Director and Officer Changes
Phoenix announces the resignation of Leo Provencher as a Director of the Company which was accepted, in order to devote more time to his other business interests. The Board of Directors extends its appreciation and best wishes to Mr. Provencher.
Phoenix also announces the appointment of Vic Fitch as Interim Chief Financial Officer effective April 29. Mr. Fitch brings 24 years of experience to the role and holds a CGA designation and an MBA degree. Over the last 14 years he has performed senior financial roles for several oilfield services companies, including serving as a CFO.
Reader Advisory
This news release may contain certain forward-looking statements, which include assumptions with respect to (i) future operations; (ii) future economic conditions; (iii) future capital expenditures; and (iv) cash flow. The reader is cautioned that assumptions used in the preparation of such information may prove to be incorrect. All such forward looking statements involve substantial known and unknown risks and uncertainties, certain of which are beyond the Company's control. Such risks and uncertainties include, without limitation, risks associated with loss of markets, volatility of commodity prices, fluctuations in foreign exchange or interest rates ,environmental risks, competition from other companies, ability to access sufficient capital from internal and external sources, the impact of general economic conditions in Canada, the United States and overseas, industry conditions, changes in laws and regulations (including the adoption of new environmental laws and regulations) and changes in how they are interpreted and enforced, the lack of availability of qualified personnel or management, stock market volatility and market valuations of companies with respect to announced transactions and the final valuations thereof, and obtaining required approvals of regulatory authorities. The Company's actual results, performance or achievements could differ materially from those expressed in, or implied by, these forward-looking statements and, accordingly, no assurances can be given that any of the events anticipated by the forward-looking statements will transpire or occur, or if any of them do so, what benefits, including the amount of proceeds, that the Corporation will derive therefrom. Readers are cautioned that the foregoing list of factors is not exhaustive. All forward-looking statements contained in this press release are expressly qualified in their entirety by these cautionary statements.

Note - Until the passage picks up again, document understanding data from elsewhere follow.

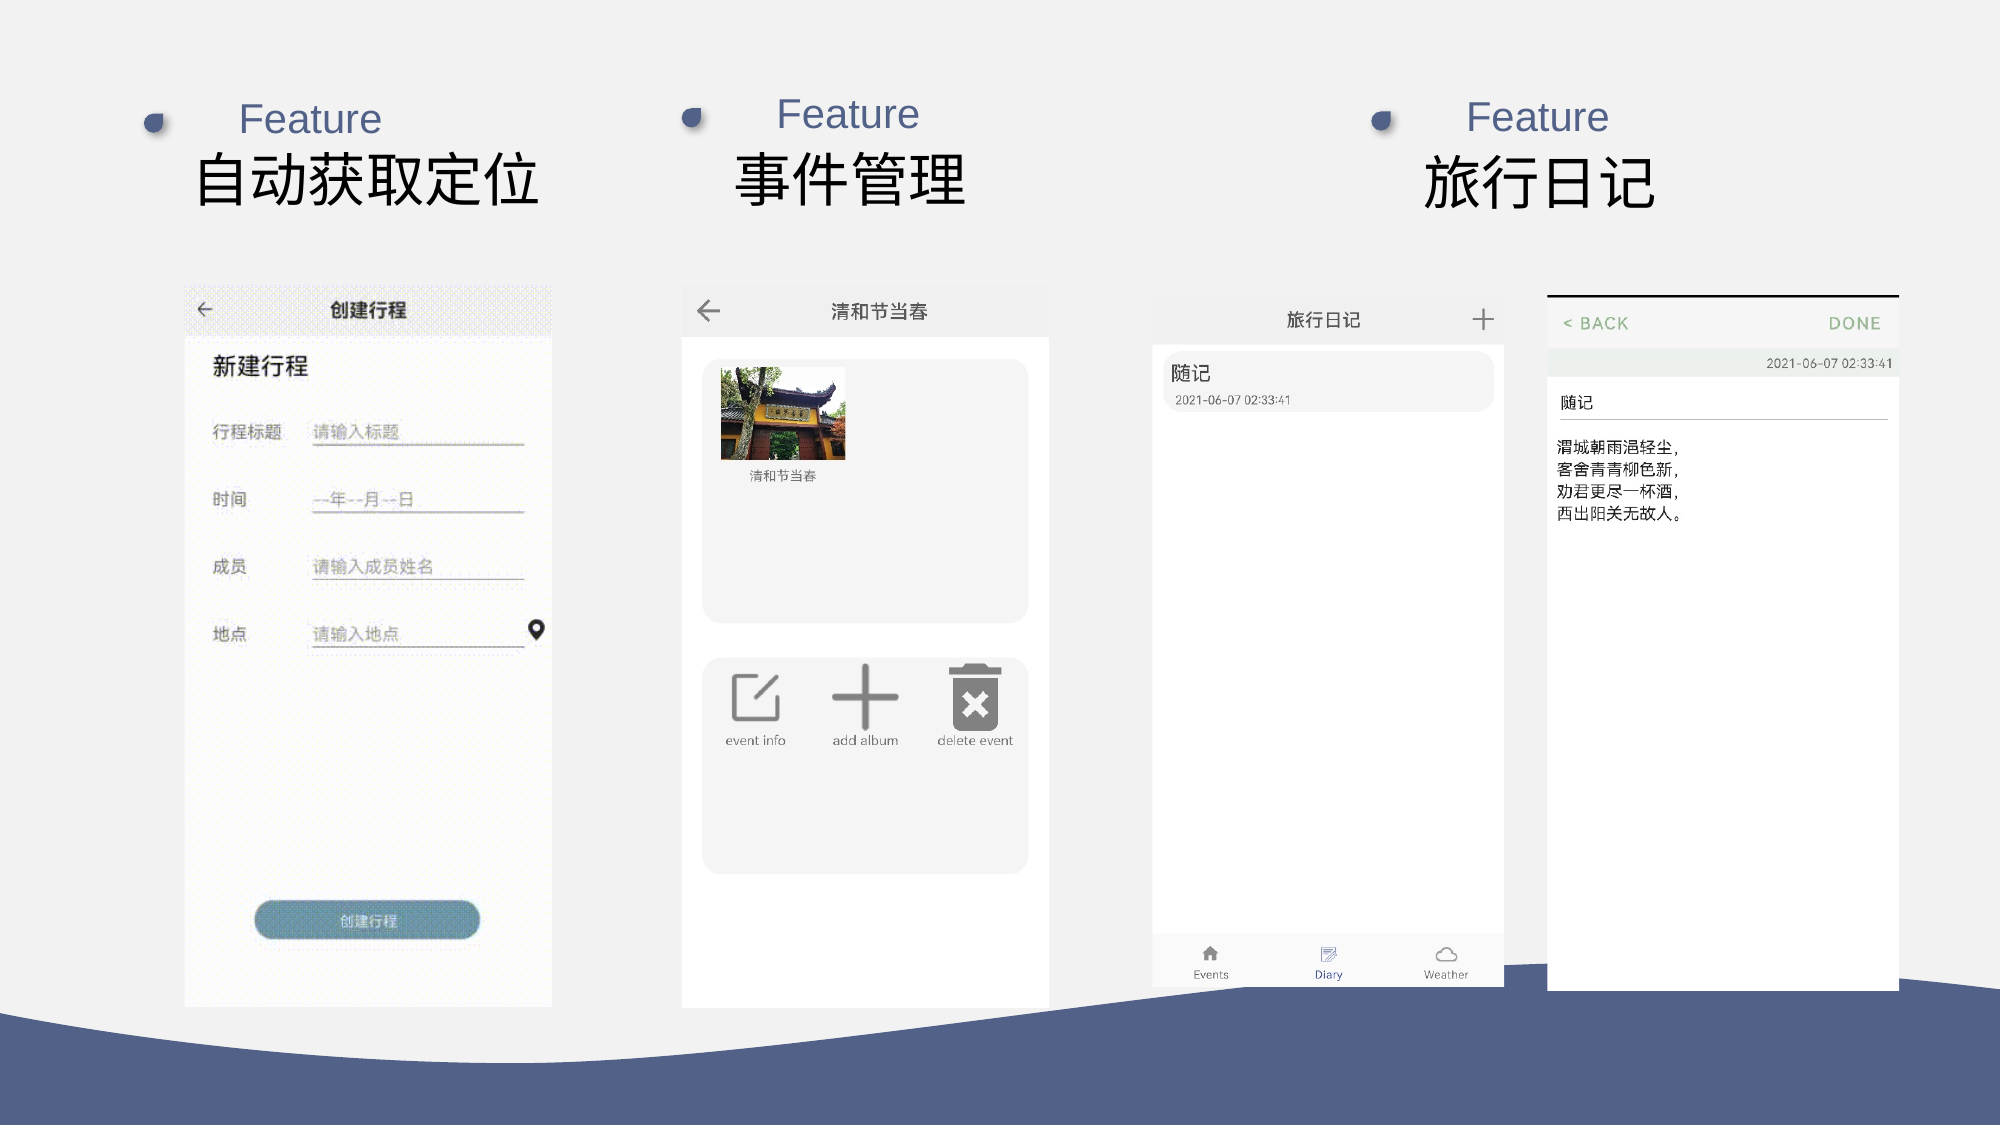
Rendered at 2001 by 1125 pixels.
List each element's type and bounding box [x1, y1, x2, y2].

text_box [1371, 82, 2000, 225]
text_box [681, 79, 1586, 222]
text_box [143, 84, 1044, 222]
picture [681, 285, 1049, 1008]
picture [1152, 295, 1505, 987]
picture [1547, 295, 1900, 991]
picture [184, 285, 552, 1007]
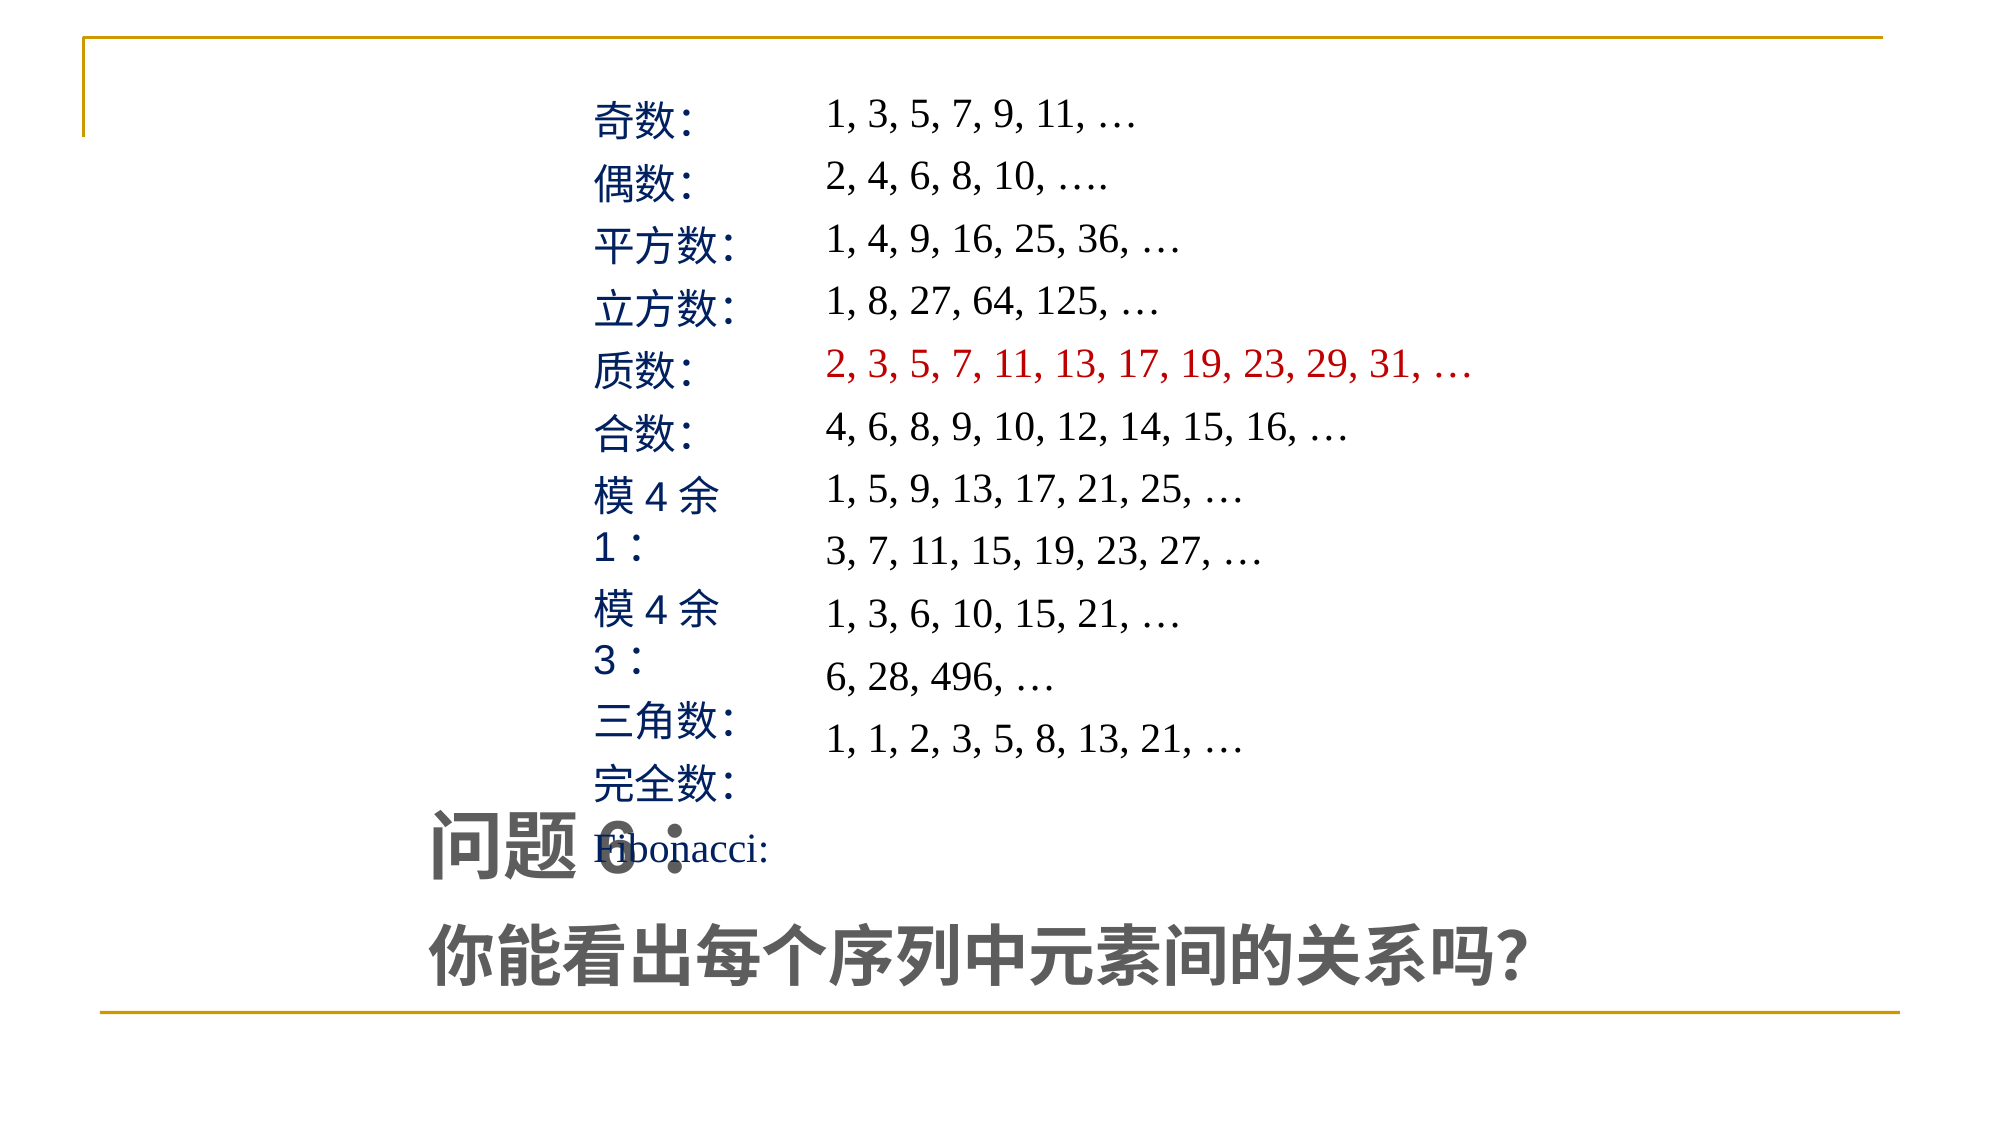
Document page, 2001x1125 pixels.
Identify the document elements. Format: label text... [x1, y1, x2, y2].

The forward-looking statements contained in this news release are made as at the date hereof and the Company does not undertake any obligation to update publicly or to revise any of the included forward-looking statements, whether as a result of new information, future events or otherwise, except as may be required by applicable securities laws.
Neither TSX Venture Exchange nor its Regulation Services Provider (as that term is defined in the policies of the TSX Venture Exchange) accepts responsibility for the adequacy or accuracy of this release.